Exercise brief = Return every one of the rows below word for word, and leave the pictures out of your answer.

━━━ Records for this task

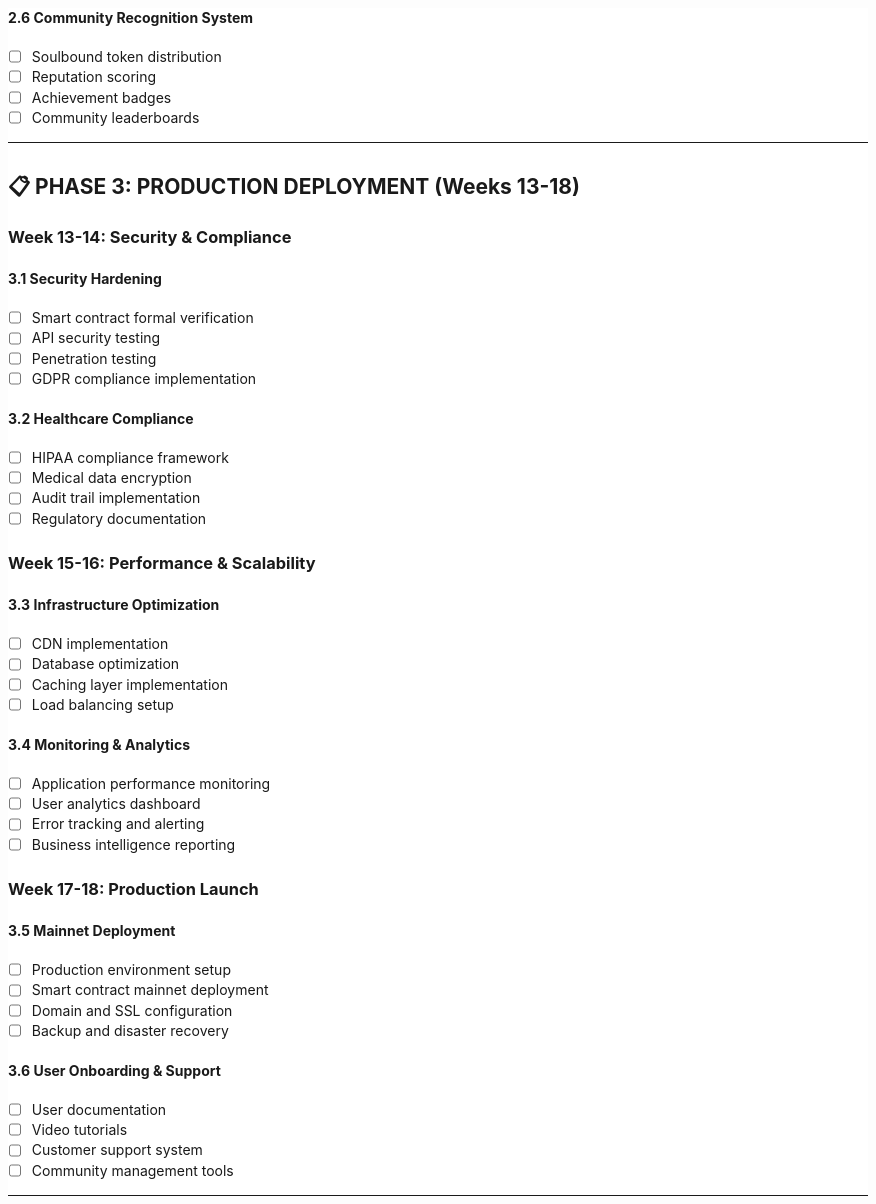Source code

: #### **2.6 Community Recognition System**
- [ ] Soulbound token distribution
- [ ] Reputation scoring
- [ ] Achievement badges
- [ ] Community leaderboards

---

## 📋 **PHASE 3: PRODUCTION DEPLOYMENT** (Weeks 13-18)

### **Week 13-14: Security & Compliance**

#### **3.1 Security Hardening**
- [ ] Smart contract formal verification
- [ ] API security testing
- [ ] Penetration testing
- [ ] GDPR compliance implementation

#### **3.2 Healthcare Compliance**
- [ ] HIPAA compliance framework
- [ ] Medical data encryption
- [ ] Audit trail implementation
- [ ] Regulatory documentation

### **Week 15-16: Performance & Scalability**

#### **3.3 Infrastructure Optimization**
- [ ] CDN implementation
- [ ] Database optimization
- [ ] Caching layer implementation
- [ ] Load balancing setup

#### **3.4 Monitoring & Analytics**
- [ ] Application performance monitoring
- [ ] User analytics dashboard
- [ ] Error tracking and alerting
- [ ] Business intelligence reporting

### **Week 17-18: Production Launch**

#### **3.5 Mainnet Deployment**
- [ ] Production environment setup
- [ ] Smart contract mainnet deployment
- [ ] Domain and SSL configuration
- [ ] Backup and disaster recovery

#### **3.6 User Onboarding & Support**
- [ ] User documentation
- [ ] Video tutorials
- [ ] Customer support system
- [ ] Community management tools

---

━━━━━━

Task answer =
Source code

: #### **2.6 Community Recognition System**
- [ ] Soulbound token distribution
- [ ] Reputation scoring
- [ ] Achievement badges
- [ ] Community leaderboards

---

## 📋 **PHASE 3: PRODUCTION DEPLOYMENT** (Weeks 13-18)

### **Week 13-14: Security & Compliance**

#### **3.1 Security Hardening**
- [ ] Smart contract formal verification
- [ ] API security testing
- [ ] Penetration testing
- [ ] GDPR compliance implementation

#### **3.2 Healthcare Compliance**
- [ ] HIPAA compliance framework
- [ ] Medical data encryption
- [ ] Audit trail implementation
- [ ] Regulatory documentation

### **Week 15-16: Performance & Scalability**

#### **3.3 Infrastructure Optimization**
- [ ] CDN implementation
- [ ] Database optimization
- [ ] Caching layer implementation
- [ ] Load balancing setup

#### **3.4 Monitoring & Analytics**
- [ ] Application performance monitoring
- [ ] User analytics dashboard
- [ ] Error tracking and alerting
- [ ] Business intelligence reporting

### **Week 17-18: Production Launch**

#### **3.5 Mainnet Deployment**
- [ ] Production environment setup
- [ ] Smart contract mainnet deployment
- [ ] Domain and SSL configuration
- [ ] Backup and disaster recovery

#### **3.6 User Onboarding & Support**
- [ ] User documentation
- [ ] Video tutorials
- [ ] Customer support system
- [ ] Community management tools

---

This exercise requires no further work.